Ms Ardern took over after Labour leader Andrew Little resigned over “disturbing” opinion poll results showed the lowest support levels in more than two decades. She became her struggling party’s youngest leader five days after her 37th birthday.
Analysts described the move as a potential game-changer in a September 23rd election that had been seen as a slam-dunk for the centre-right National Party, which has been buoyed by some of the strongest recent economic growth among advanced countries.
“The circumstances may not be what Labour has planned for this campaign, but that has not weakened my resolve or my focus or my team’s resolve,” Ms Ardern told a news conference.
“I stand absolutely by the broad vision that we’ve presented . . . the idea that everyone deserves a decent roof over their heads, a warm, dry home, access to good quality education,” she said.

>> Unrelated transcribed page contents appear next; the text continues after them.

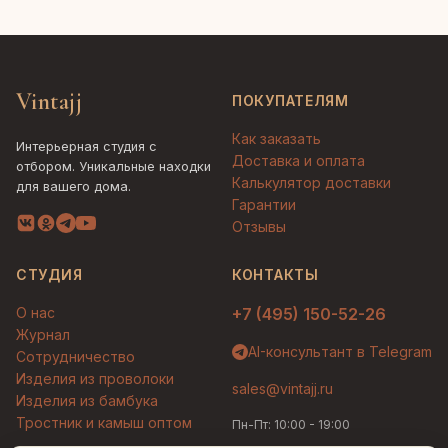
Vintajj
ПОКУПАТЕЛЯМ
Как заказать
Интерьерная студия с
Доставка и оплата
отбором. Уникальные находки
Калькулятор доставки
для вашего дома.
Гарантии
Отзывы
СТУДИЯ
КОНТАКТЫ
О нас
+7 (495) 150-52-26
Журнал
AI-консультант в Telegram
Сотрудничество
Изделия из проволоки
sales@vintajj.ru
Изделия из бамбука
Тростник и камыш оптом
Пн-Пт: 10:00 - 19:00
Людмила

Ms Ardern, a member of parliament since 2008 and a former International Union of Socialist Youth president, said she would focus on inequality and discuss a “few different ideas” with her team after taking stock over the next 72 hours.
Her message echoed the optimism that propelled Emmanuel Macron this year to become the youngest French head of state since Napoleon, and helped Justin Trudeau win the 2015 Canadian election decisively at the age of 43.
Labour also hopes that the same kind of surprise factor that saw Britain’s Conservatives lose their parliamentary majority and Donald Trump become the US president could rub off on New Zealand politics.
“Absolutely anything is possible,” said Labour’s election campaign manager Andrew Kirton.
Analysts said the stark contrast between Ms Ardern and 55-year-old National prime minister Bill English could attract new voters to Labour.
Oliver Hartwich, executive director of the New Zealand Initiative think tank, said Labour had hit rock-bottom before Ms Ardern took over.
“It will create a novelty factor, it will create some interest in the party, it will make it much harder for Bill English to campaign against her,” he said.
Another important factor could be whether Labour under Ms Ardern gathers enough votes to make it a viable coalition partner, particularly with Winston Peters’s king-making New Zealand First party.
“She has that X-factor and warmth a modern politician needs,” said University of Otago lecturer Bryce Edwards.
“If Labour does get a boost out of Ardern . . . it becomes more viable for Winston Peters to justify going with Labour after the election,” he said.
Mr Peters, who has been a senior member in previous National and Labour governments, said only that his party would decide after the election.